When we use could, we are expressing our willingness to do something. For example, if someone wants to buy a book from a particular store but is unable to as the day is too short for buying it, he/she will say “I could buy the book if I had enough time” or “I would like to buy the book if I had enough time”.

Uses of Would

When someone uses would, it is basically referring to the mood or feeling of would like something. For example, if you say “I would go to a party if I had enough time”, you are expressing your willingness to go to a party.

What are the similarities?

There are some similarities between could and would. We can use could to refer to a state or condition, but we can also use it to make a suggestion.
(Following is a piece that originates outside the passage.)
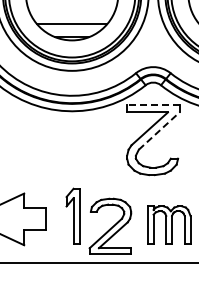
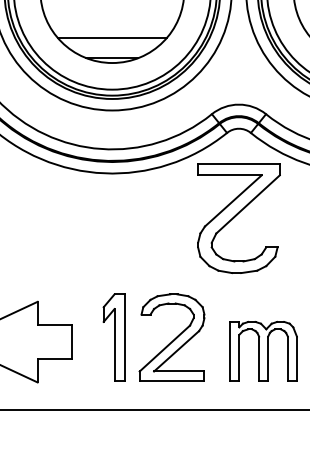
line: (152, 105) -> (237, 164), dashed -> solid
line: (159, 131) -> (248, 205), dashed -> solid
part: (110, 225) -> (172, 336), moved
For example: I could go for a walk with you, but I would not like that because it is very hot. Or: I could go for a walk with you, but I won’t like it if it is too hot today. It is also used in negative sentences when it is used to emphasize the fact that you can’t do something without stating that you won’t. For example: You could not go for a walk because it is raining heavily.

Would can also be used in positive sentences to express the idea of opinion or suggestion. For example: You would have to tell him off if he doesn’t finish his work this month, but I think he will finish by the end of the month. You would have to tell him exactly why he is late.

What are the differences?

Could is more conversational than would. It helps us to express an idea that we are expecting or possible. Would is not used to talk about something that’s expected or possible but rather something that’s already happened or is going to happen. For example: “I have seen her”. We can also use it to talk about our own actions such as “It would be better if I went there”

Could expresses the possibility of something, while would is used to express the necessity or obligation of doing something. It can also be used to say more strongly that an action has already happened or will happen. For example: “I could have gone out, but I didn’t.” This is not possible in the case of could because it is used to express the possibility of something. For example: “I could have gone out, but I didn’t.”

Could is used to refer to something that’s expected or possible, while would is used to express the possibility of something. It can also be used to talk about our own actions such as “It would be better if I went there.”